何処だと調べると、神奈川県小田原南側の根府川近く。どんなものなのか興味津々だったので訪問することにしたのが8月。せっかく遠くへ行くのだから近くに宿を取ろうと考え、熱海辺りの旅館やホテルを物色。立派なものは多々あれど、ちょうど洪水で伊豆山上流が山崩れを起こした直後でもあり、もう1つ気が乗りません。

マップを睨んでいると、測候所の真横に新しいホテルがあるのに気づきました。それが今回泊まった「江之浦リトリート凛門」。今年6月開業の新しい宿ですが、コンセプトが面白く、お部屋も食事も特筆モノ。私たち夫婦が予約したのは8月でしたが、10月にTVの「旅サラダ」で紹介されたらしく、人気急上昇中です。それはさておき、宿は確保できたのでいそいそと江之浦へ。

さて、なぜここが測候所なのか。杉本さんの代表作は世界中の水平線の写真、それに光と空間の時間遷移を対象にしたモノ。その延長線上が江之浦で、彼が護王神社等で取り組んだ光のアートをさらに進めたものと云えばいいのでしょうか。どうやら光と自作の変化を測るという意味らしい。

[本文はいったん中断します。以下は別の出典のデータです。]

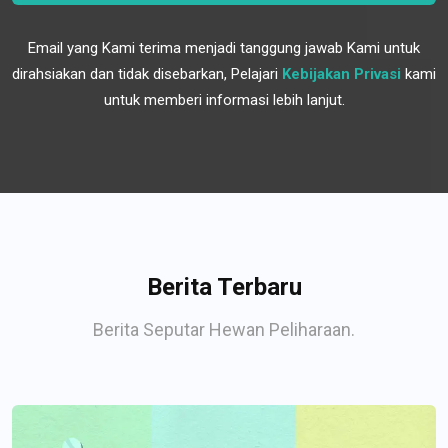
Email yang Kami terima menjadi tanggung jawab Kami untuk
dirahsiakan dan tidak disebarkan, Pelajari
Kebijakan Privasi
kami
untuk memberi informasi lebih lanjut.
Berita Terbaru
Berita Seputar Hewan Peliharaan.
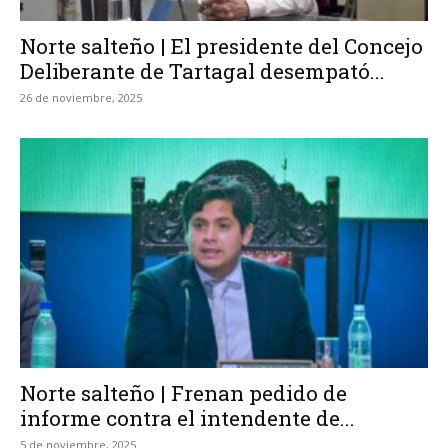
Norte salteño | El presidente del Concejo
Deliberante de Tartagal desempató...
26 de noviembre, 2025
Norte salteño | Frenan pedido de
informe contra el intendente de...
5 de noviembre, 2025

一方で、ここはアート展示というより大昔のストーンヘンジみたいなものにも見えるので、杉本作品を知らない人からすれば「なんやこれ?」で、肩すかしかもしれません。

でも昨年の京セラ美術館、細見美術館そして今夏の直島と杉本作品を観てきた私からすると、江之浦で杉本さんが展開しようとした心象や心意気が伝わってくるようでなかなか面白く印象的でした。

そういえば熱海でも現代アートの展示が始まっているし、伊豆半島付近はアートで熱い?!。取り上げる作品も若い人のが多く、アート界も少しずつ変化し始めているのかしらんと感じる次第です。